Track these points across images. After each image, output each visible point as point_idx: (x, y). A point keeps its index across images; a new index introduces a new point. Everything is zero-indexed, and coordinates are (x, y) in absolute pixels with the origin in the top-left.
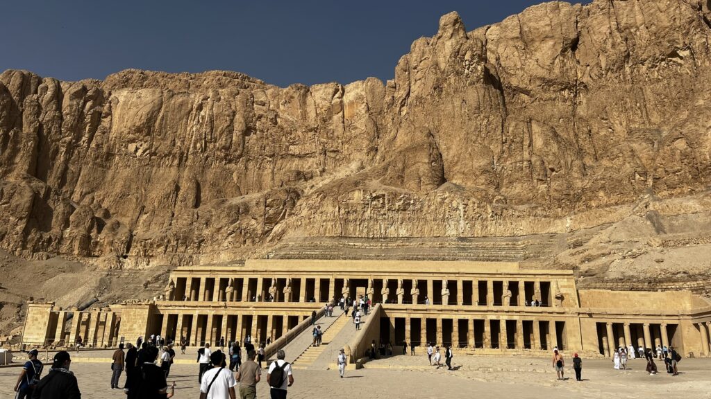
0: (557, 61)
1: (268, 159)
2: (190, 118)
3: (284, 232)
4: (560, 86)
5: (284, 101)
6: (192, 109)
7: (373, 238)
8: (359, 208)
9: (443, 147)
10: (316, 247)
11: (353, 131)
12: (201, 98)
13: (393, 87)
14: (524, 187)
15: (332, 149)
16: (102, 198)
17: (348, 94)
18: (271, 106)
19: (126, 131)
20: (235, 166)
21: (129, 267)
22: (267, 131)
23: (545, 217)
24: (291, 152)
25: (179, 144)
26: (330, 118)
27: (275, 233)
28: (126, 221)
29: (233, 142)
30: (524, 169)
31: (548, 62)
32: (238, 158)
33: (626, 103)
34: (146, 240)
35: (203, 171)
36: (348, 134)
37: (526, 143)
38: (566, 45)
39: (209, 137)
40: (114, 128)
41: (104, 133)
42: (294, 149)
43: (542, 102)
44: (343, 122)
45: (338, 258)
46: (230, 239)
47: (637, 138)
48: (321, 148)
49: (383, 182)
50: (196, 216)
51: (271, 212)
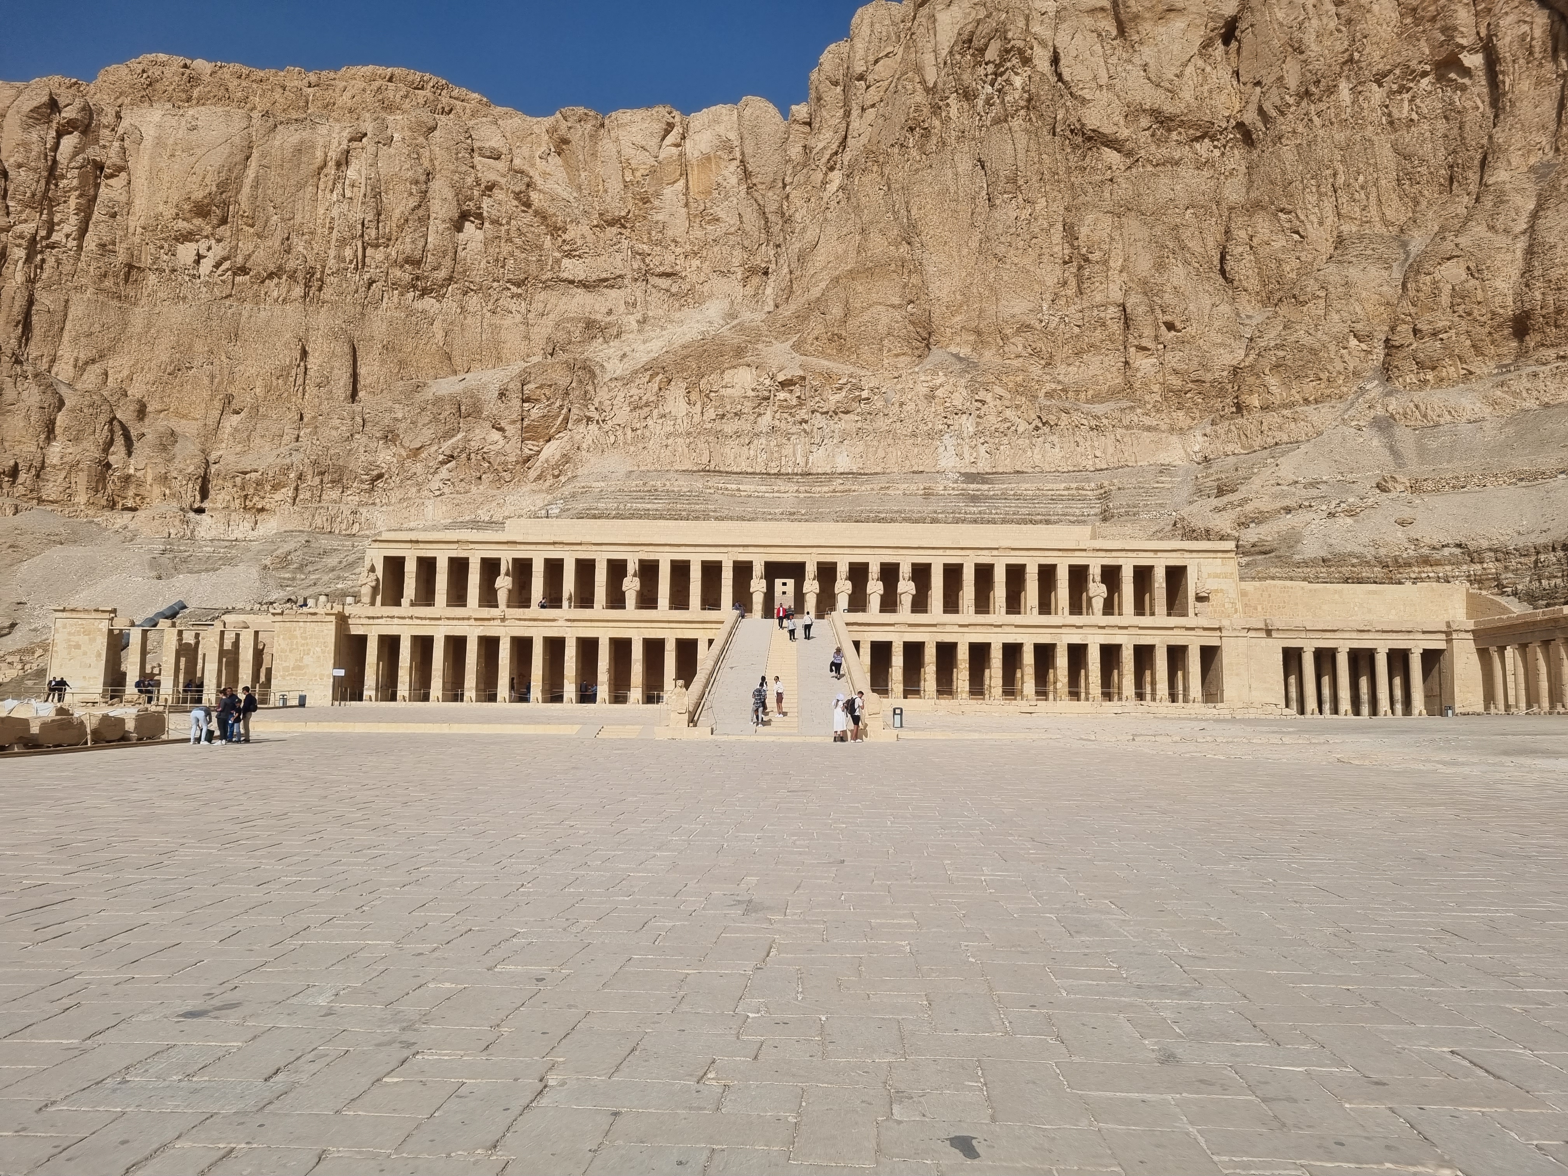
0: (1190, 68)
1: (514, 289)
2: (322, 186)
3: (566, 459)
4: (1191, 131)
5: (544, 148)
6: (325, 164)
7: (778, 475)
8: (748, 407)
9: (931, 269)
10: (653, 493)
11: (709, 227)
12: (346, 134)
13: (805, 123)
14: (1106, 364)
15: (662, 269)
16: (125, 373)
17: (697, 137)
18: (517, 162)
19: (169, 212)
20: (437, 305)
21: (213, 534)
22: (508, 223)
23: (1149, 429)
24: (565, 275)
25: (299, 246)
26: (658, 195)
27: (547, 461)
28: (188, 428)
29: (430, 246)
30: (1109, 322)
31: (1169, 73)
32: (442, 286)
33: (1335, 175)
34: (246, 473)
35: (363, 315)
36: (700, 234)
37: (1116, 263)
38: (1212, 30)
39: (373, 233)
40: (140, 203)
41: (114, 216)
42: (572, 268)
43: (1150, 168)
44: (687, 205)
45: (707, 518)
46: (444, 472)
47: (1356, 256)
48: (635, 266)
49: (796, 347)
50: (359, 420)
51: (536, 412)
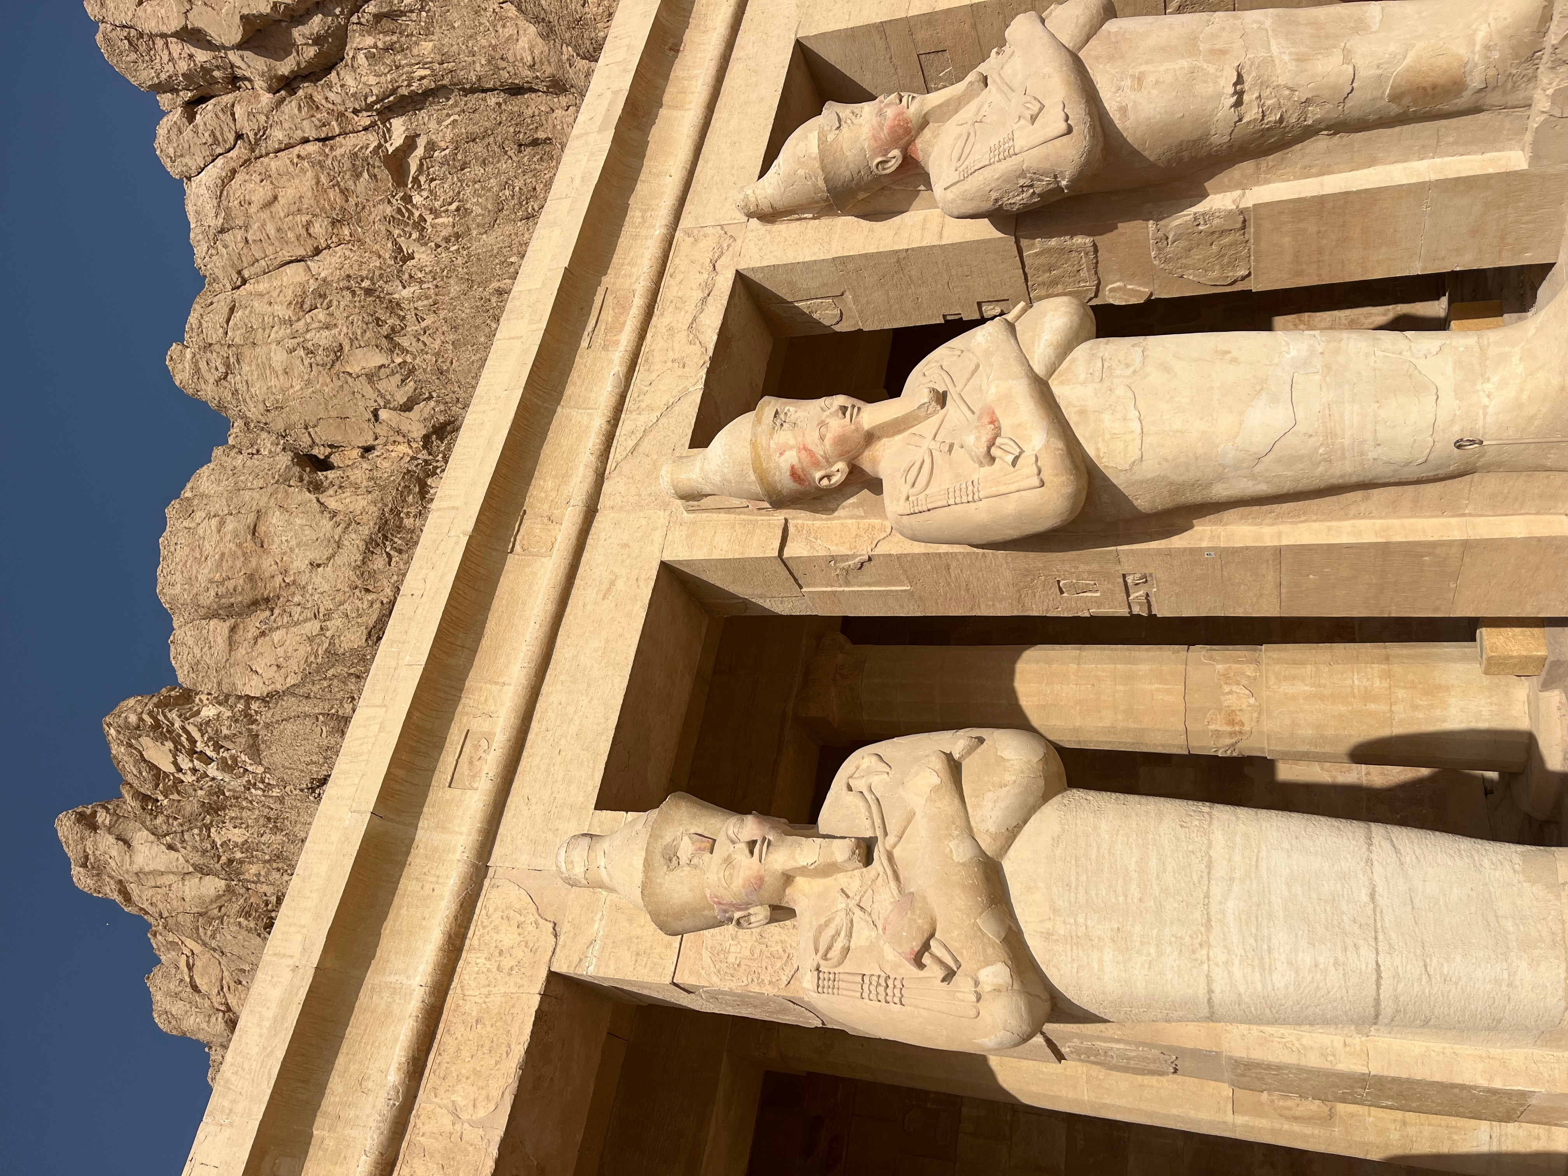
0: (332, 504)
4: (410, 499)
31: (326, 524)
38: (301, 480)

WHAT NEEDS TO BE DONE >>
Rewrite all of the lines above as a numbered list, skipping any blank lines. Leave the pictures out of your answer.

TASK ANSWER >>
1. Track these points across images. After each image, output each visible point as point_idx: (x, y). A point keeps its index across images; a new index introduces a new point. Everything is zero-indexed, and coordinates are (x, y) in absolute pixels with the origin in the top-left.
2. 0: (557, 61)
3. 1: (268, 159)
4. 2: (190, 118)
5. 3: (284, 232)
6. 4: (560, 86)
7. 5: (284, 101)
8. 6: (192, 109)
9. 7: (373, 238)
10. 8: (359, 208)
11. 9: (443, 147)
12. 10: (316, 247)
13. 11: (353, 131)
14. 12: (201, 98)
15. 13: (393, 87)
16. 14: (524, 187)
17. 15: (332, 149)
18. 16: (102, 198)
19. 17: (348, 94)
20. 18: (271, 106)
21. 19: (126, 131)
22. 20: (235, 166)
23. 21: (129, 267)
24. 22: (267, 131)
25. 23: (545, 217)
26. 24: (291, 152)
27. 25: (179, 144)
28. 26: (330, 118)
29. 27: (275, 233)
30. 28: (126, 221)
31. 29: (233, 142)
32. 30: (524, 169)
33. 31: (548, 62)
34. 32: (238, 158)
35. 33: (626, 103)
36. 34: (146, 240)
37. 35: (203, 171)
38. 36: (348, 134)
39. 37: (526, 143)
40. 38: (566, 45)
41. 39: (209, 137)
42. 40: (114, 128)
43. 41: (104, 133)
44. 42: (294, 149)
45. 43: (542, 102)
46. 44: (343, 122)
47. 45: (338, 258)
48. 46: (230, 239)
49. 47: (637, 138)
50. 48: (321, 148)
51. 49: (383, 182)
52. 50: (196, 216)
53. 51: (271, 212)
54. 0: (1190, 68)
55. 1: (514, 289)
56. 2: (322, 186)
57. 3: (566, 459)
58. 4: (1191, 131)
59. 5: (544, 148)
60. 6: (325, 164)
61. 7: (778, 475)
62. 8: (748, 407)
63. 9: (931, 269)
64. 10: (653, 493)
65. 11: (709, 227)
66. 12: (346, 134)
67. 13: (805, 123)
68. 14: (1106, 364)
69. 15: (662, 269)
70. 16: (125, 373)
71. 17: (697, 137)
72. 18: (517, 162)
73. 19: (169, 212)
74. 20: (437, 305)
75. 21: (213, 534)
76. 22: (508, 223)
77. 23: (1149, 429)
78. 24: (565, 275)
79. 25: (299, 246)
80. 26: (658, 195)
81. 27: (547, 461)
82. 28: (188, 428)
83. 29: (430, 246)
84. 30: (1109, 322)
85. 31: (1169, 73)
86. 32: (442, 286)
87. 33: (1335, 175)
88. 34: (246, 473)
89. 35: (363, 315)
90. 36: (700, 234)
91. 37: (1116, 263)
92. 38: (1212, 30)
93. 39: (373, 233)
94. 40: (140, 203)
95. 41: (114, 216)
96. 42: (572, 268)
97. 43: (1150, 168)
98. 44: (687, 205)
99. 45: (707, 518)
100. 46: (444, 472)
101. 47: (1356, 256)
102. 48: (635, 266)
103. 49: (796, 347)
104. 50: (359, 420)
105. 51: (536, 412)
106. 0: (332, 504)
107. 4: (410, 499)
108. 31: (326, 524)
109. 38: (301, 480)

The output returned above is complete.